For the second night in a row, the detective lay awake, tossing and turning. The king-­sized bed he still slept in felt empty, his slight build stretched out on the large mattress. Hot, he threw off the covers and stared at the ceiling fan circling over his head, the whirling blades pushing the cool air down to his damp skin. His mind would not shut off and he couldn't stop thinking about Dr. Michael and what he was trying to accomplish with George. What if Vandenberg had confessed? What was in it for Michael? None of it made sense. What was he missing?

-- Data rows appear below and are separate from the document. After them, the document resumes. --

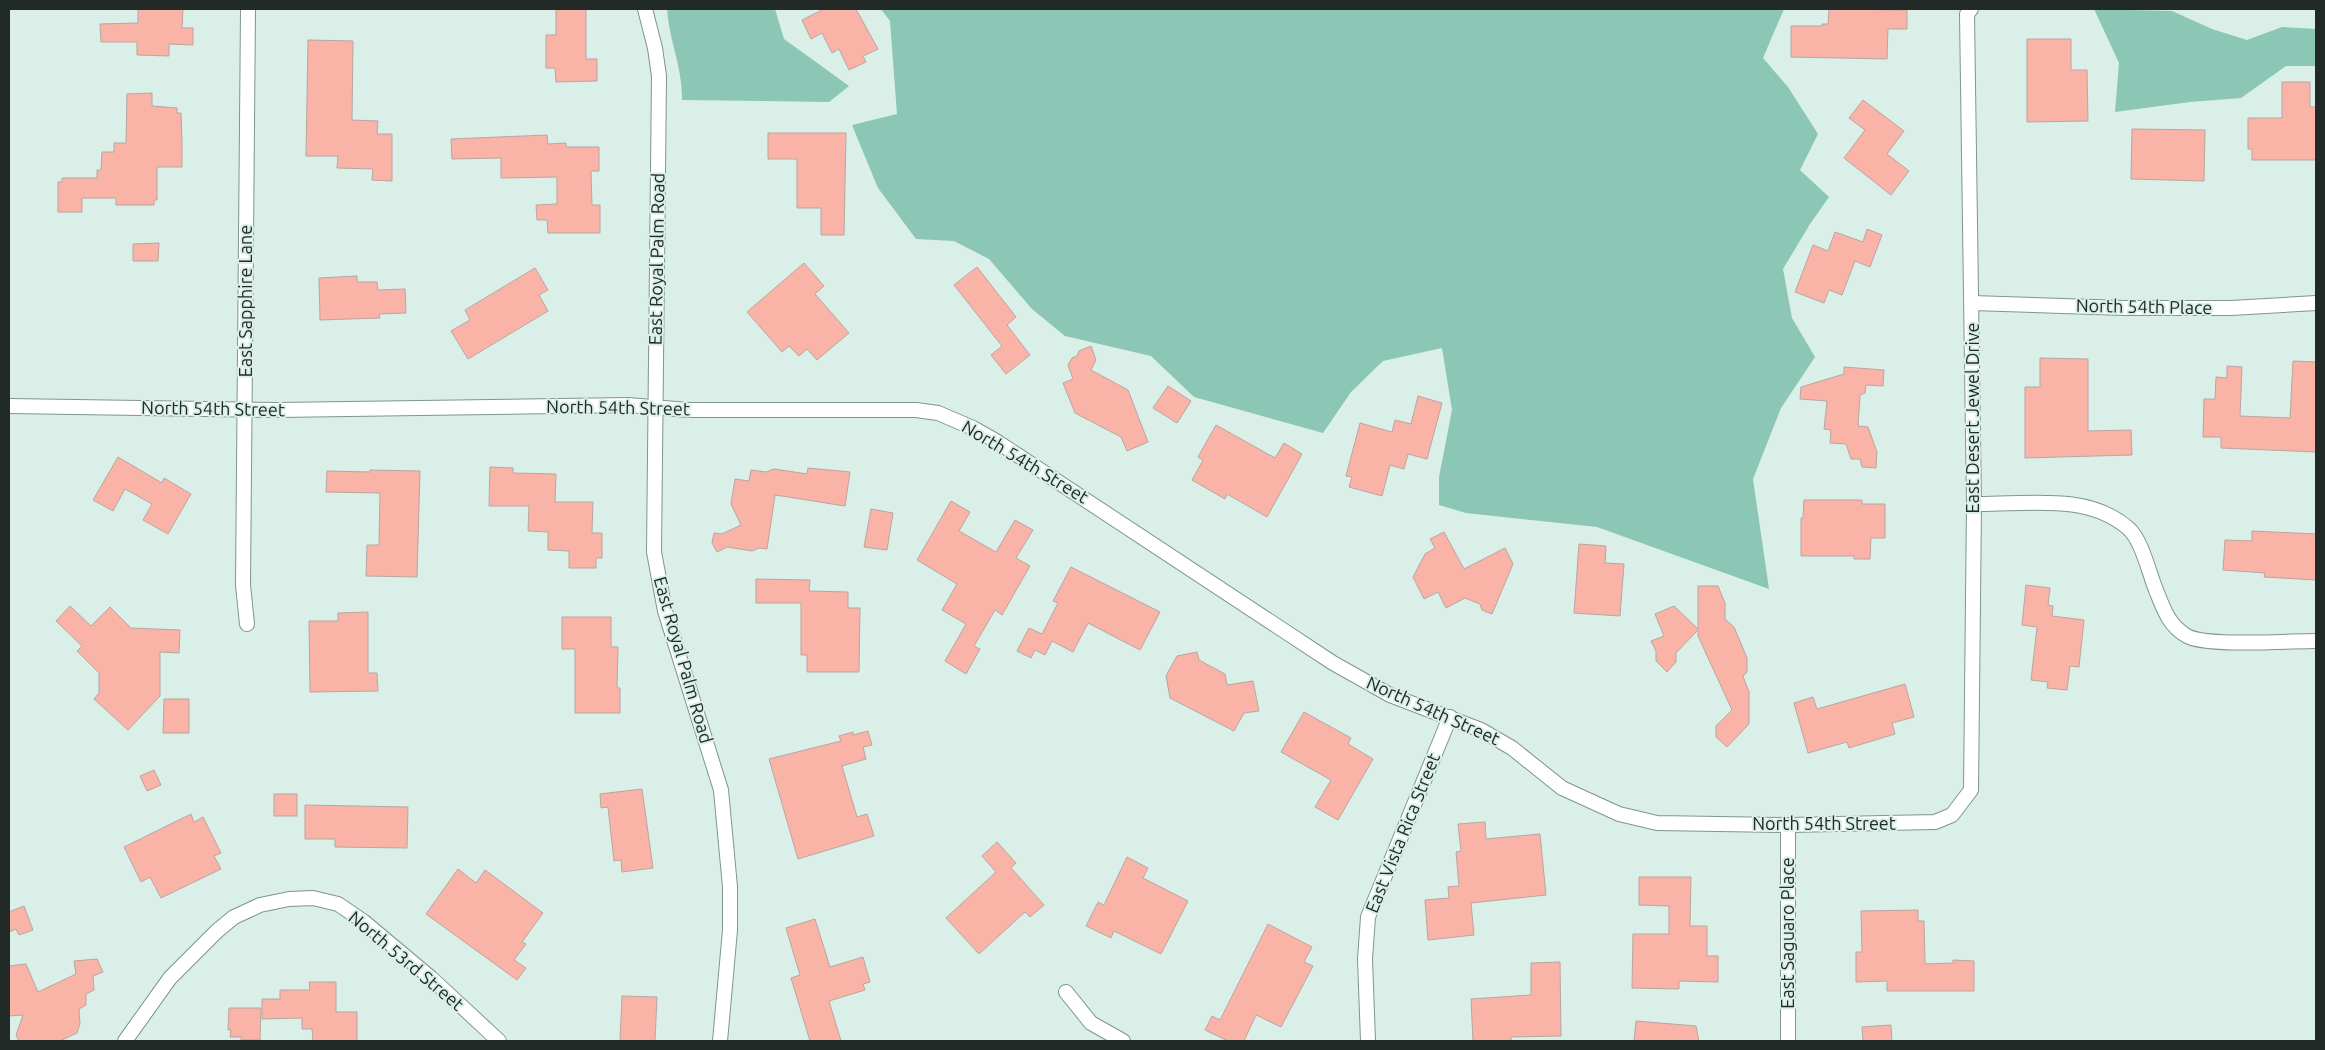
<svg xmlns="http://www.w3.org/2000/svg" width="2325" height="1050" font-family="Ubuntu,sans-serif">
  <rect width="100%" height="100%" fill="#d9efe8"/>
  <g fill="#8cc6b4">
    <path d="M667 9H775L784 39 849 86 829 102 682 100C683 69 669 40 667 9Z"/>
    <path d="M881 9H1784L1763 58 1788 87 1818 134 1800 170 1829 197 1810 224 1783 269 1792 318 1815 357 1781 408 1753 479 1769 589 1597 527 1466 513 1439 505V477L1452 410 1442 348 1383 361 1351 392 1323 433 1194 397 1151 356 1065 336 1032 309 989 259 954 241 916 239 878 188 852 125 897 114 890 21Z"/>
    <path d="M2094 9 2172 11 2212 29 2247 40 2282 27 2316 29V66H2286L2241 98 2190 102 2115 112 2119 63Z"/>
  </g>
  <g fill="#f9b4a7" stroke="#baa5a1">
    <path d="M138 9H183L182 28H193V45L169 44V56L137 55V42H101L100 24 138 23Z"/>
    <path d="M556 9H586V59H597V81L556 82 555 68H546V35H556Z"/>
    <path d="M824 9H856L878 49 863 56 866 62 849 70 839 49 832 53 822 33 811 39 802 20Z"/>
    <path d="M1829 9 1907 10V29H1888L1887 59 1791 57V26H1822V24H1828Z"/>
    <path d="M2027 39H2071V70H2087L2088 121 2027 122Z"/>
    <path d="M308 40 353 41 352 120 378 121 377 134H392V181L372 180 373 169 337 168 338 156H306Z"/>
    <path d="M2282 82H2310V107H2316V160H2252V149H2248V118H2282Z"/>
    <path d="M152 93V106L177 108V113H181L182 144V167H157V200H154V205H116V198H82V212H58V182H62V178H97V170H101L102 152H114V143H126L127 94Z"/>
    <path d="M1863 100 1904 131 1887 154 1909 171 1891 195 1844 158 1865 130 1849 118Z"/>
    <path d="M2132 129 2205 130 2204 181 2131 179Z"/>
    <path d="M768 133H846L844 235H821V208H797V159H768Z"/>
    <path d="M547 135 548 144 566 143V147H599V171H591L592 205H600V233H548L547 220H537L536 205 557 204V177L501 178V158L452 159 451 139Z"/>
    <path d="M1867 229 1882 235 1870 267 1855 261 1842 295 1829 290 1824 303 1795 292 1813 245 1828 251 1835 232 1863 242Z"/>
    <path d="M159 243 158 261H133V244Z"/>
    <path d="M804 263 824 286 815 294 849 333 817 360 807 349 799 356 789 346 782 352 747 312Z"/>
    <path d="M977 267 1016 317 1007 325 1030 355 1006 374 991 355 1002 346 954 285Z"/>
    <path d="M535 268 548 290 539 295 548 311 468 359 451 331 470 320 465 310Z"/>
    <path d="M357 276V282H377L378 290 405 289 406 313 379 314 380 318 320 320 319 278Z"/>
    <path d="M1091 346 1096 360 1091 370 1128 390 1148 442 1127 451 1121 437 1075 413 1063 383 1073 379 1068 365 1072 358 1077 356 1079 351Z"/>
    <path d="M2040 358 2088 359V431L2131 430 2132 455 2025 458V387H2040Z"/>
    <path d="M2293 361 2316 362V452L2221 448V437H2203L2204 399H2215L2216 377 2227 378V366L2242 367 2240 416 2290 418Z"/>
    <path d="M1844 367 1884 370 1883 386 1866 385 1865 393 1860 395 1858 426 1868 427 1877 452 1876 468 1862 467 1860 459H1851L1846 444 1830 443 1831 430 1824 429 1827 401 1800 399 1801 387 1844 374Z"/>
    <path d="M1168 386 1191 401 1177 423 1153 408Z"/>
    <path d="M1418 396 1442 403 1427 459 1408 454 1404 469 1390 465 1382 496 1349 487 1352 477 1346 476 1360 423 1392 432 1395 420 1411 424Z"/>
    <path d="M1216 425 1275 458 1284 443 1302 454 1267 517 1227 494 1225 499 1192 480 1203 460 1198 457Z"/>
    <path d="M118 457 162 483 164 478 191 494 168 534 143 520 152 504 125 489 113 511 93 500Z"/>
    <path d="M490 467 513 468V473L556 474 555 502H593L592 533H602V558H596V568H569V551L548 550V532L528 531 529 506H489Z"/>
    <path d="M808 468 850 472 845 506 775 495 767 549 759 548 752 551 727 547 717 552 712 543 714 533 722 534 741 525 731 504 735 479 749 481 751 470 766 472 774 469 807 474Z"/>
    <path d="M370 470 420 471 417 577 366 576 367 545H379L380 493 326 492 327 471 370 472Z"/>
    <path d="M1804 500H1862V504H1885V538H1871L1870 559H1854V556H1801V518H1803Z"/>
    <path d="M951 501 970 512 959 531 996 552 1015 520 1033 530 1016 558 1030 566 1002 615 995 610 974 646 980 649 966 674 945 661 966 624 942 610 957 584 917 560Z"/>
    <path d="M871 509 893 513 887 550 864 547Z"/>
    <path d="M2252 531 2316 534V580L2264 577 2265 573 2223 570 2225 540 2252 541Z"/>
    <path d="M1444 532 1464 569 1505 548 1513 564 1492 614 1482 610 1480 604 1465 598 1446 608 1438 592 1424 599 1413 577 1425 554 1435 548 1430 539Z"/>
    <path d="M1579 544 1606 546 1605 563 1624 564 1620 616 1574 613Z"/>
    <path d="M1071 567 1160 612 1140 650 1088 623 1073 652 1052 641 1045 655 1035 650 1031 658 1017 651 1029 628 1042 634 1058 603 1053 601Z"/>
    <path d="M756 579 810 580 809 591 848 592V608H860L859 672H807V655H801V603H756Z"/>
    <path d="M2026 585 2050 588 2048 605 2053 606 2052 616 2084 620 2079 667 2070 666 2067 690 2047 688 2048 682 2031 680 2037 627 2022 625Z"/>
    <path d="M1698 586H1718L1725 603V619L1734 627 1747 658V672L1743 676 1749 692V724L1727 747 1716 737V726L1732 710 1698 636V630L1676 653V662L1667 672 1656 661V651L1651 641 1664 636 1655 614 1674 606 1698 629Z"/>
    <path d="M70 606 91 626 110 607 131 628 180 630 179 653 160 652V696L128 730 94 699 99 693V673L77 651 82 646 56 621Z"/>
    <path d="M368 612V673H377L378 691 310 692 309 621H338V613Z"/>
    <path d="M562 617H611V647H618L617 688H620V713H575V649H562Z"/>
    <path d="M1197 652 1199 660 1225 674 1227 685 1253 681 1259 711 1244 713 1234 731 1170 698 1166 676 1177 656Z"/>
    <path d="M1905 684 1914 717 1892 723 1895 734 1849 748 1847 742 1808 753 1794 703 1813 697 1817 709Z"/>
    <path d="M164 699H189V733H163Z"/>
    <path d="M1304 712 1351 738 1348 744 1373 759 1338 820 1315 807 1331 780 1281 752Z"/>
    <path d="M868 731 872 745 863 747 866 759 842 766 857 817 867 814 874 836 798 859 769 759 841 741 839 736 853 732V735Z"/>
    <path d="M154 770 161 785 147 791 140 776Z"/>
    <path d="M642 789 653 868 622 872 621 860 614 861 608 807 601 808 600 794Z"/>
    <rect x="274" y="794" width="23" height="22"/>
    <path d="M305 805 408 807 407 848 335 847V839H305Z"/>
    <path d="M191 814 194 822 203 817 221 853 214 856 221 869 161 898 150 877 141 882 124 847Z"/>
    <path d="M1485 822 1486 839 1540 834 1546 895 1471 903 1474 935 1428 940 1425 900 1449 898 1448 887 1459 886 1456 852 1461 851 1458 824Z"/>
    <path d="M997 842 1016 863 1011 868 1044 905 1030 917 1025 912 979 954 946 918 996 872 982 856Z"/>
    <path d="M1127 857 1148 868 1143 878 1188 901 1161 954 1114 931 1111 938 1086 926 1098 902 1104 905Z"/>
    <path d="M458 869 476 883 485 870 543 913 522 942 526 944 514 960 526 968 517 980 426 914Z"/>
    <path d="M1639 877H1691L1690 926H1707V956H1718V982L1679 981V989L1632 988 1633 934H1669V906L1639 905Z"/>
    <path d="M24 906 33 930 19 935 16 929 9 932V912Z"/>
    <path d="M1918 910V921H1924L1925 964 1953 963V960L1974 961V991H1887V981L1856 982V952H1862L1861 911Z"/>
    <path d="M815 919 830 967 863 957 870 982 863 984 865 990 829 1001 841 1041H810L791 978 800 975 786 928Z"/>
    <path d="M1268 924 1312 947 1304 962 1313 966 1281 1027 1256 1015 1244 1041H1228L1205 1030 1212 1016 1220 1020Z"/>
    <path d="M97 959 103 972 93 976 94 990 86 994V1005L79 1009 80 1024 77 1033 60 1041H19L16 1035 23 1015 9 1016V966L26 964 38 992 76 974 74 961Z"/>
    <path d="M1560 962 1561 1036 1511 1037V1041H1473L1471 999 1531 995V963Z"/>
    <path d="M309 982H336V1012H357V1041H313L312 1029H302V1018L262 1019V999H280V990H310Z"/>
    <path d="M622 996 657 997 655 1041H620Z"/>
    <path d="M229 1008H261L260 1040H241V1037H230L231 1030H228Z"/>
    <path d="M1636 1021 1696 1026 1699 1041H1634Z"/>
    <path d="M1891 1025 1892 1041H1863L1862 1027Z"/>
  </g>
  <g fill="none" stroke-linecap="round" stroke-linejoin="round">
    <defs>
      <g id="minor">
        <path d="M645 9 655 48 659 76 654 552 665 611 721 790 730 887V930L720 1041"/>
        <path d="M1972 303 2125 308H2231L2316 303"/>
        <path d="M9 406 277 410 628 405 688 410H916L938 413 973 428 996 441 1333 663 1390 695 1481 730 1512 748 1562 788 1619 814 1657 823 1788 825 1935 822 1952 815 1971 790 1974 504 1967 14 1971 9"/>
        <path d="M1974 504C2024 505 2087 492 2128 528 2142 540 2149 573 2156 590 2163 608 2169 626 2187 636 2206 647 2290 641 2316 641"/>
        <path d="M247 624 243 585 248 9"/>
        <path d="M1066 992 1091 1023 1123 1041"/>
        <path d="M125 1041 170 978 217 931 234 917 260 905 289 899 313 898 338 904 363 921 431 978 499 1041"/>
        <path d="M1368 1041 1365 959 1368 917 1450 717"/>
        <path d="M1788 1041V825"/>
      </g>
    </defs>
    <use href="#minor" stroke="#80958e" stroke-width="16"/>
    <use href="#minor" stroke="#fff" stroke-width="14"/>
  </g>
  <g text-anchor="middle" stroke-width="4" stroke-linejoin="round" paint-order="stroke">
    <g font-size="18" fill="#222a27" stroke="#d9efe8">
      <text transform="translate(657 259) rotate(-89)" y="6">East Royal Palm Road</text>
      <text transform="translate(246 301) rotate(-90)" y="6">East Sapphire Lane</text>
      <text transform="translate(2144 307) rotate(1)" y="6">North 54th Place</text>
      <text transform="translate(618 408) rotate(1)" y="6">North 54th Street</text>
      <text transform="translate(213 409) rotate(1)" y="6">North 54th Street</text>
      <text transform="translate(1973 418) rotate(-90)" y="6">East Desert Jewel Drive</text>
      <text transform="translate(1025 462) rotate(31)" y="6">North 54th Street</text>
      <text transform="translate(683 660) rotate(74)" y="6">East Royal Palm Road</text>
      <text transform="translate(1433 711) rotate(24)" y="6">North 54th Street</text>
      <text x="1824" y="830">North 54th Street</text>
      <text transform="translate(1403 833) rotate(-68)" y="6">East Vista Rica Street</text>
      <text transform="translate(1788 933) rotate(-90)" y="6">East Saguaro Place</text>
      <text transform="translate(406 961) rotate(40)" y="6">North 53rd Street</text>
    </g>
  </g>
  <rect width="2325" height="1050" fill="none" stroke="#222a27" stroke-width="20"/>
</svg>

Sitting up, he flipped on a light. It wasn't just Dr. Michael. He knew he wouldn't rest until he found Sarah Winter. Vandenberg may have taken Sarah's life, but he couldn't have known she'd be erased from existence after she was gone. She deserved better than to end up a Jane Doe. His head ached. He got up and splashed cold water on his face. Staring into the mirror, his mind went back to Dr. Michael's timeline. He saw every moment, every second sketched out in detail. He blinked. Every moment except one. George had no idea when Mary Helen arrived on the scene. A large question mark had been penciled over her name. How long had she been there? And why?

He spread the files across the living room floor, picking out pages and laying them in a line. Two hours later he sat down, spent but relieved. He'd told Smitty he didn't believe in coincidences. He still didn't. He grabbed the phone and dialed his partner. He had more than a hunch now, more than an idea. Cancini talked, knowing how insane it sounded, even to him. Hanging up, he felt better. Maybe he could sleep after all.

He boarded the early-­morning flight to Boston with less confidence than he would have liked. In the light of day, he worried the trip was a wild-­goose chase. He'd bypassed the captain. If it panned out, he wouldn't get suspended. If it didn't, well, he guessed he deserved what he got. Smitty's buddy, Johnny, met him at Logan, two manila file folders in his hand.

Cancini scanned the first file, most of the information already in his notes. The second file was new, the primary reason he'd come to Boston. He read every word of the short report, some parts a second time, especially interested in the last few years of available information.

“That enough for ya?” Johnny asked.

It would do. “Yep. How'd you get it so fast?”

“I pulled a few strings.”

“Thanks. You're a stand-­up guy.”

“Sure. Any friend of Smitty's is a friend of mine. D'ya need a ride?”

Cancini tossed the empty coffee cup in the trash and glanced around the airport. Men and women in suits hurried past the two cops, racing to catch their planes or collect their bags. Sighing, he thought about where he needed to go, and what he might need to do. For one brief moment he wished he were one of those ­people, stressed about some business meeting or spreadsheet or scheduled merger. But the image of a dead man lying on the floor popped into his head and the feeling passed. “I'm gonna grab a cab. Thanks anyway.” He shook hands with the Boston cop.

He dialed Smitty. “I'm here.”

“Did you get what you need?”

“Enough. Johnny's a good guy. I'll keep you posted.”

“Hey, I talked to the boyfriend. You were right.”

Cancini sighed. “Okay. See how far you can take it.”

In the taxi, he pulled two photos from his pocket and placed them in the second file. He watched the traffic crawl by, his hands on his knees. He didn't know if he wanted to be right. Sometimes the truth hurt so much, wounded so deeply, some ­people never recovered. This could be one of those times. But he was a cop and no matter how gray life was, homicide was black and white. Dr. Michael was dead. Someone had to pay.